### Aim of the task
Output the records exactly as they appear, with no pictures included.

(Collected data)
========

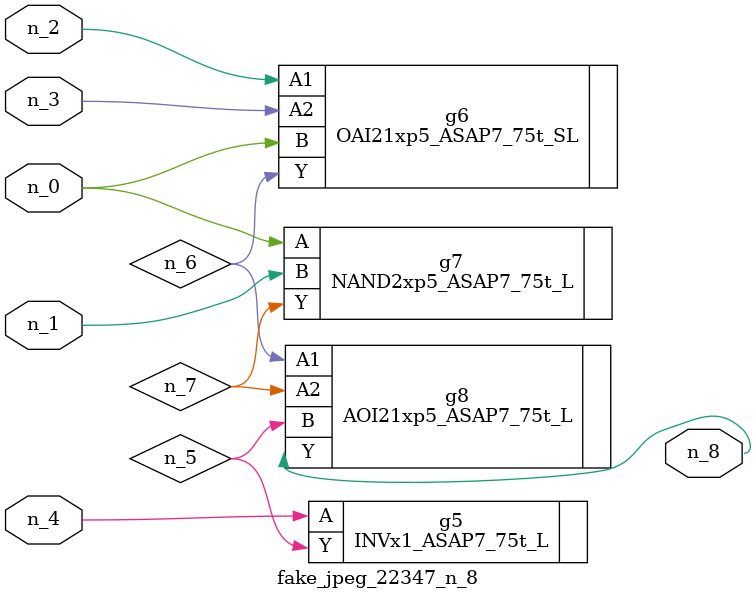
<source format=v>
module fake_jpeg_22347_n_8 (n_3, n_2, n_1, n_0, n_4, n_8);

input n_3;
input n_2;
input n_1;
input n_0;
input n_4;

output n_8;

wire n_6;
wire n_5;
wire n_7;

INVx1_ASAP7_75t_L g5 ( 
.A(n_4),
.Y(n_5)
);

OAI21xp5_ASAP7_75t_SL g6 ( 
.A1(n_2),
.A2(n_3),
.B(n_0),
.Y(n_6)
);

NAND2xp5_ASAP7_75t_L g7 ( 
.A(n_0),
.B(n_1),
.Y(n_7)
);

AOI21xp5_ASAP7_75t_L g8 ( 
.A1(n_6),
.A2(n_7),
.B(n_5),
.Y(n_8)
);


endmodule
</source>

========

### Answer box
<source format=v>
module fake_jpeg_22347_n_8 (n_3, n_2, n_1, n_0, n_4, n_8);

input n_3;
input n_2;
input n_1;
input n_0;
input n_4;

output n_8;

wire n_6;
wire n_5;
wire n_7;

INVx1_ASAP7_75t_L g5 ( 
.A(n_4),
.Y(n_5)
);

OAI21xp5_ASAP7_75t_SL g6 ( 
.A1(n_2),
.A2(n_3),
.B(n_0),
.Y(n_6)
);

NAND2xp5_ASAP7_75t_L g7 ( 
.A(n_0),
.B(n_1),
.Y(n_7)
);

AOI21xp5_ASAP7_75t_L g8 ( 
.A1(n_6),
.A2(n_7),
.B(n_5),
.Y(n_8)
);


endmodule
</source>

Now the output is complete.